[PROBLEMS AND TASKS]
(1) Answer these questions from the music radio column:
(a) Which three stations does the column give as examples for DJ bingo?
(b) How old is Deke Duncan, and for how many years has he been broadcasting from his garden shed?
(c) What was Radio X called before?
(2) Pick up the column on music radio after its last sentence and write a continuation.

[EXCERPT]
● ● ●

Music

Music radio needs more of a human touch – like garden shed DJ Deke Duncan

Mainstream music radio can be a grim and predictable place. Malcolm Jack gives a shoutout to the new pretenders

An extracurricular fad has recently gripped the otherwise staunchly professional working environment of The Big Issue office in the form of DIY music radio bingo. The rules are simple: stick a cheesy ‘no-repeat’ station such as Planet Rock, Absolute 80s or Smooth Radio on in the background, all draw up your own personalised bingo cards, and cross off those involuntary nostalgia-spilling artists of yesteryear as they predictably come, in fierce competition for such glittering prizes as a box of old wine gums left lying about since Christmas. Behold how surprisingly exciting listening to a run of artists that may go something like Living In A Box, Nik Kershaw, Soul II Soul and T’Pau can suddenly become. Marvel as Howard Jones elicits perhaps the single most ecstatic cheer he’s stimulated in any sentient human since 1989. House!

Before I get myself or anyone else sacked, I hasten to explain that there is a semi-pertinent point somewhere in all of this and it’s that, as mainstream music radio seems to become ever less inspiring, sometimes you just have to take matters into your own hands.

Much as BBC 6 Music remains a reliable haven on the radio dial for a certain stripe of independent and alternative music, the station’s recent unadventurous DJ reshuffle speaks more to an interest in doubling-down on a solid core listenership than it does a desire to encourage new broadcasting talent and attract a fresher, wider, more diverse audience. A short dose of the shrill BBC Radio 1, or the self-styled ‘male-focused’ Radio X (né Xfm), the broadcasting equivalent of eight pints of watery lager and a kebab, and it’s hard not to wish that we could each have a Deke Duncan in our lives, the 73-year-old Stevenage man who has for 44 years and counting been happily broadcasting an ultra-bespoke pop radio station from his garden shed to an audience of exactly one, his wife Teresa, in the living room.

● ● ●

[DATA EXTRACT]
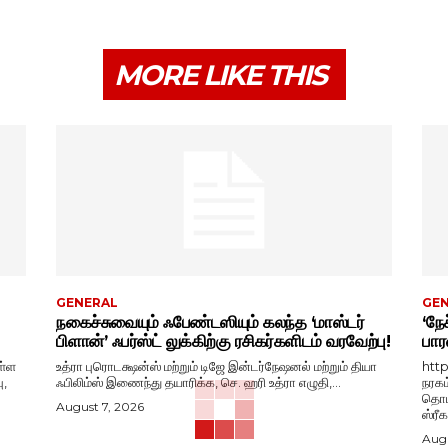
MORE LIKE THIS
GENERAL
GE
நகைச்சுவையும் ஃபேண்டஸியும் கலந்த ‘மாஸ்டர்
‘நேச
பிளான்’ ஃபர்ஸ்ட் லுக்கிற்கு ரசிகர்களிடம் வரவேற்பு!
பார
ள்ள
உத்ரா புரொடக்ஷன்ஸ் மற்றும் டிஜே இன்டர்நேஷனல் மற்றும் தியா
htt
ு,
ஃபிலிம்ஸ் இணைந்து தயாரிக்க, செ. ஹரி உத்ரா எழுதி,...
நரகம
தொடங
August 7, 2026
ஸ்ரீ
Augu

● ● ●

[ANSWERS BELOW]
(1)
(a) Planet Rock, Absolute 80s and Smooth Radio
(b) He is 73 and has been broadcasting for 44 years.
(c) Xfm

(2)
This is why I will be tuning in with interest to LP Radio as it makes its entry into the radio-sphere over coming weeks. Launching after a crowdfunding campaign, which smashed its target, it’s a brand new live online alternative worldwide music station, broadcasting out of a glass booth on the mezzanine of LP Records, a tiny but tastefully stocked vinyl-only record emporium in the west end of Glasgow. Created, says founder Lorenzo Pacitti, with an “emphasis on helping break the streaming malaise of endless choice with trusted curation and 24/7 attention to music discovery with no pretension”, its DJs are drawn largely from the Scottish music scene – Mogwai’s Stuart Braithwaite, Amandah Wilkinson from Bossy Love and Paws’ Phillip Taylor included, with some international flavour brought by Nate Krenkel, co-founder with Conor Oberst of New York record label Team Love.

Could the Beeb not launch a BBC 6.1 little sister station – an alternative to the alternative?

In its mission to upset the algorithms and make music curation more human again, LP joins a growing coterie of similarly spirited independent online stations around the UK – from NTS Radio to Reprezent, LVLZ and Rinse FM – each in their own distinct ways embodying the spirit of the alternative music radio godfather, the late John Peel. Further mixing things up on the music radio spectrum, broadcasting big boys Bauer Media’s new “informal and accessible” classical station Scala will launch in March, led by Simon Mayo following his much-publicised departure from BBC Radio 2. If you prefer your classical fix from a more self-starting source, there’s always London Big Issue vendor Tony Wood’s crowd-funded Cardinal FM, an “oasis of calm and tranquility amid the bustling hub of Victoria,” he says.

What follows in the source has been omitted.